When comparing our results with previous works, more than 7 d of data are usually needed to estimate nutrient intake in adults( Reference Ouellette, Yang and Wang 9 – Reference Morimoto, Marchioni and Cesar 15 ) and older children. Fewer records are needed for younger age groups( Reference De Castro, Verly and Fisberg 1 , Reference Nelson, Black and Morris 8 , Reference Ollberding, Couch and Woo 21 ), which can be attributed to the lower variability of their diets, which are based on a smaller variety of foods than adult diets( Reference Huybrechts, De Bacquer and Cox 5 ).
Obtaining such data is justified in the fact that the sample includes children from families with monthly incomes ranging from US$301·65 to US$904·95, whose mothers have low levels of education, and who reside in an emerging country with average incomes. Brazil is a member of the so-called emerging BRICS countries (Brazil, Russia, India, China and South Africa), but São Luís, Maranhão is one of its least developed cities, suggesting limited food choices and, consequently, the possibility of applying fewer reminders to obtain the estimate food consumption compared with children in other countries with different realities.
In conclusion, this study contributes to the epidemiological study of food consumption by providing information on the variability and the number of days of dietary data required to estimate the dietary intakes of children aged 13–32 months: 1 d of 24HDR is sufficient for estimating the consumption of most nutrients for r 0·8 and 2–3 d of data are needed for r 0·9.
Acknowledgements
The authors thank the children and mothers or guardians who participated in this study.
This work was funded by the Foundation for Research and Scientific and Technological Development of Maranhão, Brazil (FAPEMA) (Protocol No. 00035/2008). The funders had no role in the design, analysis or preparation of this article.

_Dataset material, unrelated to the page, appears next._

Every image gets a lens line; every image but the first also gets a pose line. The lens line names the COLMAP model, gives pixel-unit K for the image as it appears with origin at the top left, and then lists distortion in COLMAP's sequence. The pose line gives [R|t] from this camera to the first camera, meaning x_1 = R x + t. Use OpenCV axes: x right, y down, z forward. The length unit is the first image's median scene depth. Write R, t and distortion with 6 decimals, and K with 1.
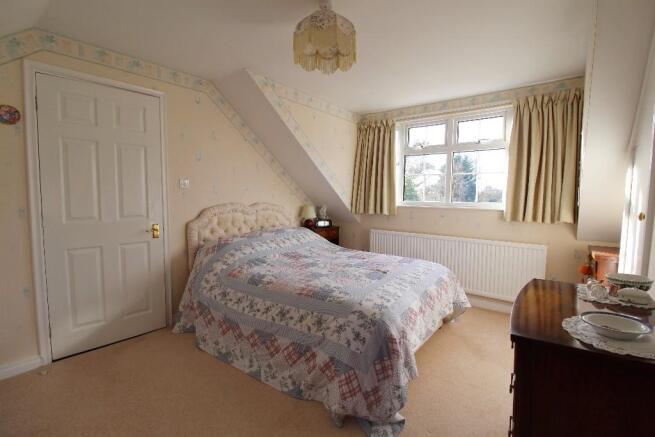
lens RADIAL K [[307.1, 0, 327.5], [0, 307.1, 218.5], [0, 0, 1]] dist [0.000384, -0.013941]
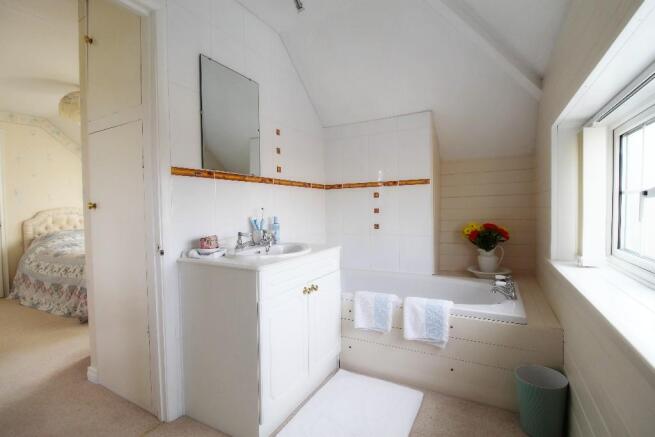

L. L. P. performed the statistical analysis, interpreted the findings and wrote the manuscript. W. R. C. C., M. A. B., S. I. O. d. C., A. K. T. d. C. F and A. A. M. d. S. assisted in the interpretation of the findings. All authors contributed to the writing of the manuscript, read and approved the final version of the manuscript.
The authors declare that there are no conflicts of interest.